= GIVEN ENTRIES =
>>>
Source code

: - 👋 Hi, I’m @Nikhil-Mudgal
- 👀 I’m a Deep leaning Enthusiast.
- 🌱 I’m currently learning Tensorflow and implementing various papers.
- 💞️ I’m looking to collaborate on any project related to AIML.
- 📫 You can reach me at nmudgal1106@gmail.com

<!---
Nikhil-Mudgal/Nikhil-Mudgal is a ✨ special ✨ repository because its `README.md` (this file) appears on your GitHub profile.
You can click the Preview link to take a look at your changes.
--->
<<<
Update the entry above by changing "Tensorflow" to "PyTorch" and keeping every other line as it is.

= COMPLETED TASK =
Source code

: - 👋 Hi, I’m @Nikhil-Mudgal
- 👀 I’m a Deep leaning Enthusiast.
- 🌱 I’m currently learning PyTorch and implementing various papers.
- 💞️ I’m looking to collaborate on any project related to AIML.
- 📫 You can reach me at nmudgal1106@gmail.com

<!---
Nikhil-Mudgal/Nikhil-Mudgal is a ✨ special ✨ repository because its `README.md` (this file) appears on your GitHub profile.
You can click the Preview link to take a look at your changes.
--->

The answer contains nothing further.